Socio-Historical Context: The Jazz Age

The loose metrical structure, the musicality, and cinematic drama of Vachel Lindsay’s “The Congo,” as well as many of his other poems, fits the glamor, speed, and excess of the American Jazz Age. But Lindsay’s work predates the era, and by the time the 1920s and high Modernism were in full swing, Lindsay had begun to decline in popularity and in confidence. While “The Congo” employs some of the expansive lines seen a decade later in poems by T. S. Eliot, William Carlos Williams, and Langston Hughes, Lindsay’s work never reached beyond the excitement of performance toward more philosophical, social, or intellectual epiphanies.

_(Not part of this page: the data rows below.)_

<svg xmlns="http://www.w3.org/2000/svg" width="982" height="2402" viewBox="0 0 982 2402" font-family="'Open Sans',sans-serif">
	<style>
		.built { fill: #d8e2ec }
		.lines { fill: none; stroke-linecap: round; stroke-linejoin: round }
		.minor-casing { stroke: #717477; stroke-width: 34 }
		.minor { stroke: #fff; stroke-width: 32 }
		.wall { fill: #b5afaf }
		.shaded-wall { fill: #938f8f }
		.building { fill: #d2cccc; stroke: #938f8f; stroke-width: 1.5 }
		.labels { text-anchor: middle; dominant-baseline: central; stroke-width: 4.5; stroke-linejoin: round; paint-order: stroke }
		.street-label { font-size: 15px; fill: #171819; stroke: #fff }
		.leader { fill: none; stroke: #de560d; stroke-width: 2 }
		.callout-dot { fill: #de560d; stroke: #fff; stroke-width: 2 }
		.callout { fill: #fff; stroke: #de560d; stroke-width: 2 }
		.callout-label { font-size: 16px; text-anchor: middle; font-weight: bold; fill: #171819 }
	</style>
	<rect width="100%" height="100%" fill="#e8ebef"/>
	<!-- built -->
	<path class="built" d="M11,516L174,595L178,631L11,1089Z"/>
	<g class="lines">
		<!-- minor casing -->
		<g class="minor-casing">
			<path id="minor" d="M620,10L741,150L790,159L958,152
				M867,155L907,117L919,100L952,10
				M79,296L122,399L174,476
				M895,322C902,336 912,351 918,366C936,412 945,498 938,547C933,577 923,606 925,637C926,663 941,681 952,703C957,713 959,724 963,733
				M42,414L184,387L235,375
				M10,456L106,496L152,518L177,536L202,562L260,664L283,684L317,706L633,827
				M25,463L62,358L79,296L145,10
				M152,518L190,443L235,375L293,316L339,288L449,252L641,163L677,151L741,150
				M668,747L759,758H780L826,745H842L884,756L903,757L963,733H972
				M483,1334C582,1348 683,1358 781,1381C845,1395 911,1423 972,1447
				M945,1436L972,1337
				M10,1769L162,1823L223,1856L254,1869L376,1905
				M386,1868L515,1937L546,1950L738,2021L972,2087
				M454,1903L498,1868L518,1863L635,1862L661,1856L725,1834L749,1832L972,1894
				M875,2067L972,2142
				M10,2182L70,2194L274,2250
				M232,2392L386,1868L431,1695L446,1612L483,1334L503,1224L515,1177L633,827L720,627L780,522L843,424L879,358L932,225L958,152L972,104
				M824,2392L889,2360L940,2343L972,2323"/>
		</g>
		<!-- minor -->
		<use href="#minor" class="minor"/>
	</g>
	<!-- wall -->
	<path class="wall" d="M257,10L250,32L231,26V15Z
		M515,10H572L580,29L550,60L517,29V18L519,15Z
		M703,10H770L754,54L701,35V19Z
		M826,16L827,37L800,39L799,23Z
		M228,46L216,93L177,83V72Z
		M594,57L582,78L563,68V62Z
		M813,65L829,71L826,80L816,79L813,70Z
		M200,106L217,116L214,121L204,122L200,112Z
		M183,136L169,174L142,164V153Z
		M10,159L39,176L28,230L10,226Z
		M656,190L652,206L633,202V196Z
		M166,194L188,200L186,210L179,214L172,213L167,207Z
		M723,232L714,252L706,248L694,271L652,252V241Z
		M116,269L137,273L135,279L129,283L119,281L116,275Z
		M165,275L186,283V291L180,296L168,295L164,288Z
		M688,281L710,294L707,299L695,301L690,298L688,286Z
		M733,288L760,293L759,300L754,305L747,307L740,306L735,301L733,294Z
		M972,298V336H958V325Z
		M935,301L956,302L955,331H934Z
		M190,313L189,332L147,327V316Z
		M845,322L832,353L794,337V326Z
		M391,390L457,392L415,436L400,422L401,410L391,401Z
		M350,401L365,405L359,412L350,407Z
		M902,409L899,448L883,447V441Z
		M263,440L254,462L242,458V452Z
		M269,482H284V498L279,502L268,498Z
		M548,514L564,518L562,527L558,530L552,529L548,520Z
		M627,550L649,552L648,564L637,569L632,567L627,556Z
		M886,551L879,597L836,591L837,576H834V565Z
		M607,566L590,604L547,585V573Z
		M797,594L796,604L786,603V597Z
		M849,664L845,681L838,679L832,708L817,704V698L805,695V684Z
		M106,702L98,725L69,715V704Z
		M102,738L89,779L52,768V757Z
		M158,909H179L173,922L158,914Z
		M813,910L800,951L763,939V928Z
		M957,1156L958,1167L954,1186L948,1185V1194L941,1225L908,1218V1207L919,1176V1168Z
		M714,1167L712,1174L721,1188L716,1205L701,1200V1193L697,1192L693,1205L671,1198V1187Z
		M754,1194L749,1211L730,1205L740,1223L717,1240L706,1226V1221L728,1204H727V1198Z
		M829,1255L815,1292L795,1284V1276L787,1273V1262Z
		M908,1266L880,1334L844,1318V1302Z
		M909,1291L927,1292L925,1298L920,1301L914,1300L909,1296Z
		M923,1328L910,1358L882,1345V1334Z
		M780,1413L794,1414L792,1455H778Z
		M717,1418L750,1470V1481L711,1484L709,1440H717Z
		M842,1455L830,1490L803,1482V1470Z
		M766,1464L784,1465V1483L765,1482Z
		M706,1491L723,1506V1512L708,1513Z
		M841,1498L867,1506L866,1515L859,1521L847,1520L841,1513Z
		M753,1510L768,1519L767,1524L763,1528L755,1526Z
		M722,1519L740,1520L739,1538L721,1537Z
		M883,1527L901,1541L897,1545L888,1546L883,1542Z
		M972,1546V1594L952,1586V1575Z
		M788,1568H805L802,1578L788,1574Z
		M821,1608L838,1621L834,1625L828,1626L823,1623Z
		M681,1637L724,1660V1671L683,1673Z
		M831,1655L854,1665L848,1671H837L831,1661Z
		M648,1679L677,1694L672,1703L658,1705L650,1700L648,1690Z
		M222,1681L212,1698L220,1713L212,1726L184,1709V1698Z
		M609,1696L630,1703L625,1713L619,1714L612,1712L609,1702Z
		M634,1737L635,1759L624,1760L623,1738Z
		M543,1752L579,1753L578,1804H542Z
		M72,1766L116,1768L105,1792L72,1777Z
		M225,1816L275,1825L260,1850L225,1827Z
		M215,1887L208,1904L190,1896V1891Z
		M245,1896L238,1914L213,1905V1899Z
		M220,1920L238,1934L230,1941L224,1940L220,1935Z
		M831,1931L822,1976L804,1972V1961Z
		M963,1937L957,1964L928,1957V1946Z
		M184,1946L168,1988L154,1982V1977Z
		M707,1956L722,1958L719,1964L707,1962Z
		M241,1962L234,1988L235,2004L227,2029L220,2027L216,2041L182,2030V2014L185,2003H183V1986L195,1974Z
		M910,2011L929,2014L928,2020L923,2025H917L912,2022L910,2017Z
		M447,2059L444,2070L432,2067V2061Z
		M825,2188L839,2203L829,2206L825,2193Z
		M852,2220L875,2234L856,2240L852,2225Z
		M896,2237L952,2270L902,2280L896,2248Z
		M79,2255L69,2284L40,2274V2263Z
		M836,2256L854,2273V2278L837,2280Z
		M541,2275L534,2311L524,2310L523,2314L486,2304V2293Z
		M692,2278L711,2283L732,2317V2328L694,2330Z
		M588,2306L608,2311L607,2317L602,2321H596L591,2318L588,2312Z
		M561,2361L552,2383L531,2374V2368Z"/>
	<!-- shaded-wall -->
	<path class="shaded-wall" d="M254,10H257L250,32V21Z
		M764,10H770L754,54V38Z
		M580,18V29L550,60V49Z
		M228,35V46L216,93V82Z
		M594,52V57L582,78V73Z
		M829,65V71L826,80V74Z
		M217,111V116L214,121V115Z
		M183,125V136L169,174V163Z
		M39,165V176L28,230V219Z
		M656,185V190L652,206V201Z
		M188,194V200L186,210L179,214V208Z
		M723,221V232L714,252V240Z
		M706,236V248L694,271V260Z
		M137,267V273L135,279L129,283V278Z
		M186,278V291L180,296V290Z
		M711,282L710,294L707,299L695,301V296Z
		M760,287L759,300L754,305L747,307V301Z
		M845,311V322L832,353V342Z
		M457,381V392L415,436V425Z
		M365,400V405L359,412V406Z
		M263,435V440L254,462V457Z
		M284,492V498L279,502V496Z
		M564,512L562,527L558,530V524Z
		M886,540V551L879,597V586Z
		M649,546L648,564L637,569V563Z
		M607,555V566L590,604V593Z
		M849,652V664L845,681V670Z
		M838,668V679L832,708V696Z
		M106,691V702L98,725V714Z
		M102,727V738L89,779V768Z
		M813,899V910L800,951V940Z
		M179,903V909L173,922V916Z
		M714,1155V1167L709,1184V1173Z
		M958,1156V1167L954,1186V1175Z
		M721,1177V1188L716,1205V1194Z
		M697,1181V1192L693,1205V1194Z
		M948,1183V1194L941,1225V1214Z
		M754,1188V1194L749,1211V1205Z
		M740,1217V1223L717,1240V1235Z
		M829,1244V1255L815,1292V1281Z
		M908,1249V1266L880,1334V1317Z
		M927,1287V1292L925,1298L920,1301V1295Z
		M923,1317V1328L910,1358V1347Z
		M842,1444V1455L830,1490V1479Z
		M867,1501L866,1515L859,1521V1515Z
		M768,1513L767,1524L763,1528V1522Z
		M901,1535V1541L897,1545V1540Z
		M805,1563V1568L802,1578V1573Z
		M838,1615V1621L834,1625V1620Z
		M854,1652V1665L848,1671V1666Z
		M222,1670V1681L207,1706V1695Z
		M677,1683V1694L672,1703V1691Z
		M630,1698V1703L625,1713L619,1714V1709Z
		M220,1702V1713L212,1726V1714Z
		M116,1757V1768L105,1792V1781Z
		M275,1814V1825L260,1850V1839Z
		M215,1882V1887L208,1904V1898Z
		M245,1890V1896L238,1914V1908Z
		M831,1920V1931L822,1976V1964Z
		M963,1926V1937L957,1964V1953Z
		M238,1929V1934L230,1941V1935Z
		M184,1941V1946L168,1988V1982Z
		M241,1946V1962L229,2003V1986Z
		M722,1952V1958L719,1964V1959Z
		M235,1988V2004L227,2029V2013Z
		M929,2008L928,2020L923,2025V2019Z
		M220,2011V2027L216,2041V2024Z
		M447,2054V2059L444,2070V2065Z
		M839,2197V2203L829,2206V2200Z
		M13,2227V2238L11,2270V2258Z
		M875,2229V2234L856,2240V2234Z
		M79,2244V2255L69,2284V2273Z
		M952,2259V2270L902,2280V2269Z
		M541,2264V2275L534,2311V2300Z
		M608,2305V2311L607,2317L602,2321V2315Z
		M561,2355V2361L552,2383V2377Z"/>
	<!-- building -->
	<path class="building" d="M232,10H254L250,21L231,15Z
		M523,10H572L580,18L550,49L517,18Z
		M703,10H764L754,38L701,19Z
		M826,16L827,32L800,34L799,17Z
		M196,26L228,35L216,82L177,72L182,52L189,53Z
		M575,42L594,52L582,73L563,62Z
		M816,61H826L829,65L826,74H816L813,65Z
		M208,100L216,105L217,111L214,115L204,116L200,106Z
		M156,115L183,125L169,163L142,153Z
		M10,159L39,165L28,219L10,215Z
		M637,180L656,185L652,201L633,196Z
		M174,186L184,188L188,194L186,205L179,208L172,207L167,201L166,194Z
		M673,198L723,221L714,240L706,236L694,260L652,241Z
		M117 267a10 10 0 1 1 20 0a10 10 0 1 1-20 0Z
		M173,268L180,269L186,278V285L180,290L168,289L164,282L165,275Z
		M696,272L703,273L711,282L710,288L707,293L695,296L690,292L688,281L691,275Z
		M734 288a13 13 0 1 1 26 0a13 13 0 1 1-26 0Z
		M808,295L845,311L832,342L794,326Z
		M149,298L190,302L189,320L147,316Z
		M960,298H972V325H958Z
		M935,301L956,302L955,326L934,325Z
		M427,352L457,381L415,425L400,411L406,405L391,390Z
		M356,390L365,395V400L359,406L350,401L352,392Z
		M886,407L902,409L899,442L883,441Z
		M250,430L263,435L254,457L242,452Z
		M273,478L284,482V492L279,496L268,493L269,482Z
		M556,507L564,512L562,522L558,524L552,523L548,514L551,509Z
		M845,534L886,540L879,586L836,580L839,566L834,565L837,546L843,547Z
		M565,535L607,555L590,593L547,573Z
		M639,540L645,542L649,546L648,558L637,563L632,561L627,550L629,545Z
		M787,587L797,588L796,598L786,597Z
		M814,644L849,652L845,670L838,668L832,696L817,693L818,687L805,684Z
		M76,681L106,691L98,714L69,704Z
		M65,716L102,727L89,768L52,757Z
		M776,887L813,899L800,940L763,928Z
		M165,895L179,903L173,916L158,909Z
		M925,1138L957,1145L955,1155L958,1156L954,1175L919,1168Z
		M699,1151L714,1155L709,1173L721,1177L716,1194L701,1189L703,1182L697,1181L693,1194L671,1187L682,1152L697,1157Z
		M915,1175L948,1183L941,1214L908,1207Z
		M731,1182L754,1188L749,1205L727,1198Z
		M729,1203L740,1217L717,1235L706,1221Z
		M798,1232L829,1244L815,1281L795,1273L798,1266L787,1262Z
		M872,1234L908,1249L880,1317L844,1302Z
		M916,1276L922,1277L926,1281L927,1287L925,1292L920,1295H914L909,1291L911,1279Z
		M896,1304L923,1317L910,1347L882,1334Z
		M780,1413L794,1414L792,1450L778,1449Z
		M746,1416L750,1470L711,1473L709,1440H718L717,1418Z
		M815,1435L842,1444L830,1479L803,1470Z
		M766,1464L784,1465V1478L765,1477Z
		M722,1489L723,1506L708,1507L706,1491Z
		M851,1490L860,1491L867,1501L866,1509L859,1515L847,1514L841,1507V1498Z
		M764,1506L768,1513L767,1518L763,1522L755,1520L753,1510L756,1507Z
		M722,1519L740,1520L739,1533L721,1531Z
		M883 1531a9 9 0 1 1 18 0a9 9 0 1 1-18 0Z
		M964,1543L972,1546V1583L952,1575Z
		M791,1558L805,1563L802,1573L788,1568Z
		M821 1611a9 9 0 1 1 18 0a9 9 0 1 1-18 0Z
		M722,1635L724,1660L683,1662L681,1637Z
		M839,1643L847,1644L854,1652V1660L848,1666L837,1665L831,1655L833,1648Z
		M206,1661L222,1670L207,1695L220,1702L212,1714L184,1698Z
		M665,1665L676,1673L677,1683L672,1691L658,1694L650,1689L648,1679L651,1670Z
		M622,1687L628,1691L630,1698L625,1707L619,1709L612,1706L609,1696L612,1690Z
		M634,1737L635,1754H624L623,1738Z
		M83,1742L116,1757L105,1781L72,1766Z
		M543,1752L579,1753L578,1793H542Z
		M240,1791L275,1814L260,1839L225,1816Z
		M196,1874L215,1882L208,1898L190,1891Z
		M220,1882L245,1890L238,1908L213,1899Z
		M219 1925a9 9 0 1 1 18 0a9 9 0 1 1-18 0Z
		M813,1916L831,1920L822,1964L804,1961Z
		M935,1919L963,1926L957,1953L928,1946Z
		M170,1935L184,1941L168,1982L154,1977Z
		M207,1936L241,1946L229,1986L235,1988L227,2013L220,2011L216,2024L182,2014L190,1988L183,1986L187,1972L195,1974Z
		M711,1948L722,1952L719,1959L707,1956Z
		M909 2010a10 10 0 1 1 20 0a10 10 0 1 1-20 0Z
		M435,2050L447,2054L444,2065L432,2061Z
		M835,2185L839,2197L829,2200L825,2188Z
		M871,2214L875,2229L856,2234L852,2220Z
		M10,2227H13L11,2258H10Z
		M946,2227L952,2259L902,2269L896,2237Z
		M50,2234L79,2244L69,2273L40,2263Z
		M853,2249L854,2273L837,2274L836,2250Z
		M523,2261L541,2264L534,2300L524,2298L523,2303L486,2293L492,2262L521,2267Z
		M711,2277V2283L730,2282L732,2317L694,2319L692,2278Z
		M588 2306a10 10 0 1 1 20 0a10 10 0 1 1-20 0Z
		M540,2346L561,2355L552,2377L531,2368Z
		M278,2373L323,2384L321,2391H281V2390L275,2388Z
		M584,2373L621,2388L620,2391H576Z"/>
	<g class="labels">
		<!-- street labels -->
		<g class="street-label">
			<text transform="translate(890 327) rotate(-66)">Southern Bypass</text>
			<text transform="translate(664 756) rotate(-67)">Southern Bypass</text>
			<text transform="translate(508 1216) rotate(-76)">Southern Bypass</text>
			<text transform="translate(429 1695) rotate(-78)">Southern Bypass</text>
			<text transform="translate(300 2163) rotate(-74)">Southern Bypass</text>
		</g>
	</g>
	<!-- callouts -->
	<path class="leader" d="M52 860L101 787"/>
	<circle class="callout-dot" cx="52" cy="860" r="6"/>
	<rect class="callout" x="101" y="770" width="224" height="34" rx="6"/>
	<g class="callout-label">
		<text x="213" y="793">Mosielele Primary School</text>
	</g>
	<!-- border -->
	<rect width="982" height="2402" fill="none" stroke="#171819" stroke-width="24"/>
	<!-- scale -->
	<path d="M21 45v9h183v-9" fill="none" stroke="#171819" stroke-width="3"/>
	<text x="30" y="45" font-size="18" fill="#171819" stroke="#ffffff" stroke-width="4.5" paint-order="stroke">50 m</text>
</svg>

What Lindsay did understand before almost any other figure in the arts was the importance of what he believed to be the only truly American genre, America’s gift to the cultural landscape: the motion picture. Lindsay wrote the first definitive film grammar, The Art of the Moving Picture, in 1915. In this prescient work, Lindsay predicts film genres that would not appear for decades. He accurately assumes that the movies will replace vaudeville as the primary popular form of entertainment for the American public. Along with the jazz and blues music Lindsay wanted so much to replicate in his poetry, movies would define the aesthetic of the Jazz Age and reshape American desire. Lindsay’s best work grasps at the zeitgeist ahead, not quite capturing it for his own.